EXERCISE DIRECTIONS -
Of the entries below, restate word for word only the section that runs from the line with "[100,801,126,808] // --- -> (110, 1116) none" to the line with "(182, 1036) none", counting both ends.

··· DATASET RECORDS

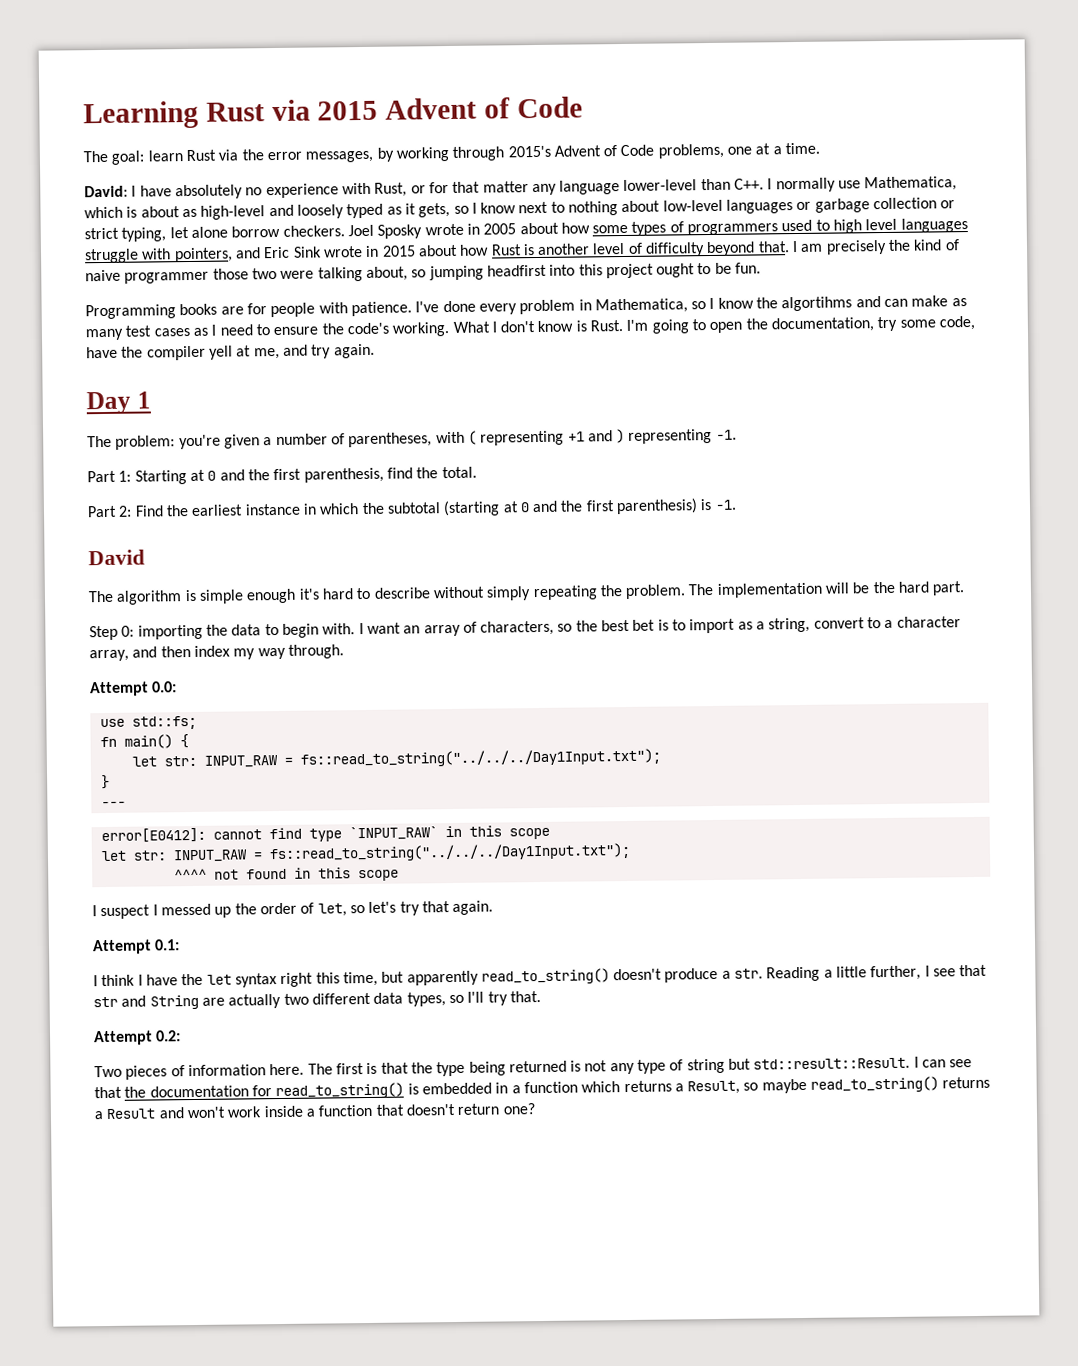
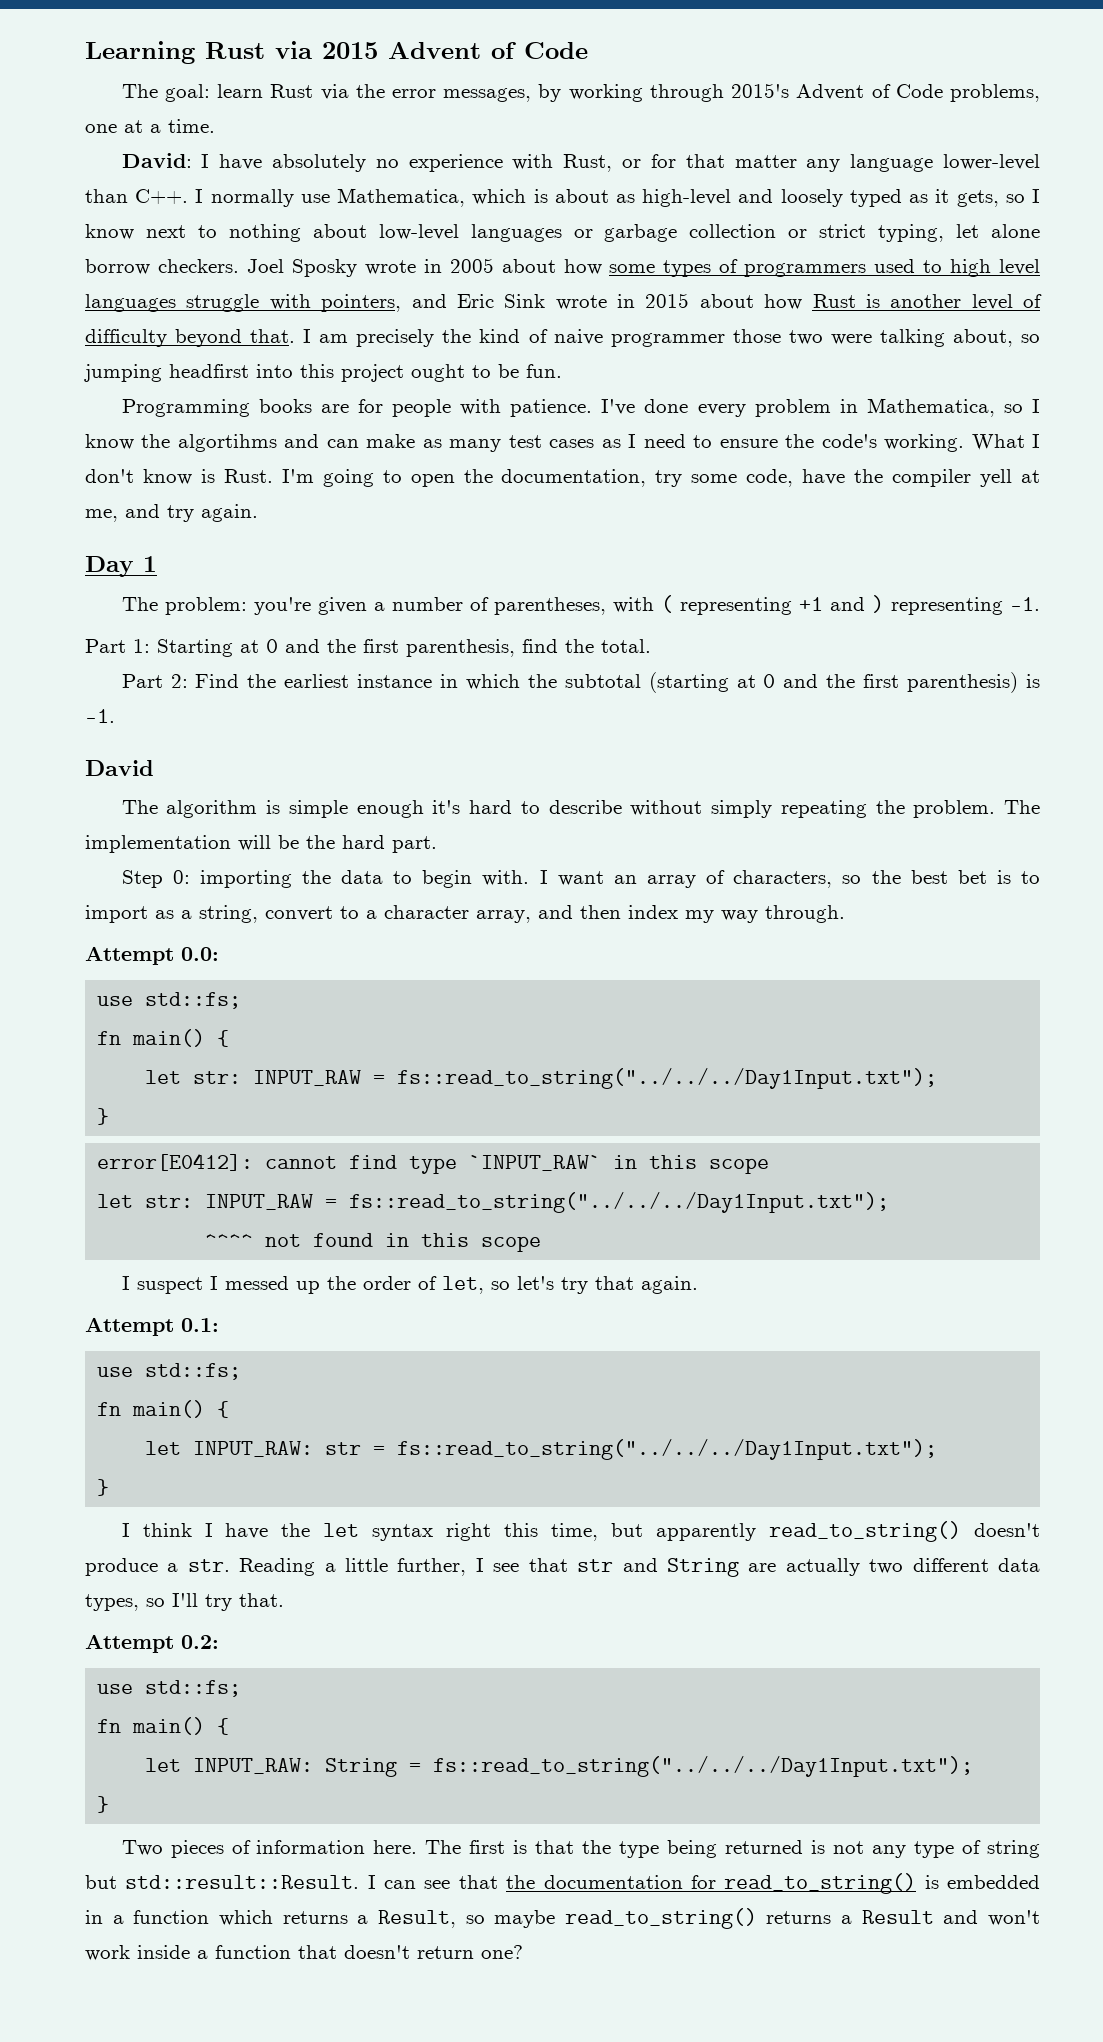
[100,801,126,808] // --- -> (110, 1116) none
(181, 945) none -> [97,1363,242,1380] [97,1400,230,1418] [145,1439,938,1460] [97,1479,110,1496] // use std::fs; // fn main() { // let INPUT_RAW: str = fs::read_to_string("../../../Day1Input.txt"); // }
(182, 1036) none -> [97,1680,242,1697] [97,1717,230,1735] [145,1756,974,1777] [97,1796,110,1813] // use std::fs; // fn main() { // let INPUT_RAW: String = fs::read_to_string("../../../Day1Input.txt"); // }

······
··· DATASET RECORDS

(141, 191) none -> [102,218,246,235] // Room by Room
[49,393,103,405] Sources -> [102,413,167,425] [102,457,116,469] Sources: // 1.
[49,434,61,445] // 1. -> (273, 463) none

······

RESPONSE BELOW -
[100,801,126,808] // --- -> (110, 1116) none
(181, 945) none -> [97,1363,242,1380] [97,1400,230,1418] [145,1439,938,1460] [97,1479,110,1496] // use std::fs; // fn main() { // let INPUT_RAW: str = fs::read_to_string("../../../Day1Input.txt"); // }
(182, 1036) none -> [97,1680,242,1697] [97,1717,230,1735] [145,1756,974,1777] [97,1796,110,1813] // use std::fs; // fn main() { // let INPUT_RAW: String = fs::read_to_string("../../../Day1Input.txt"); // }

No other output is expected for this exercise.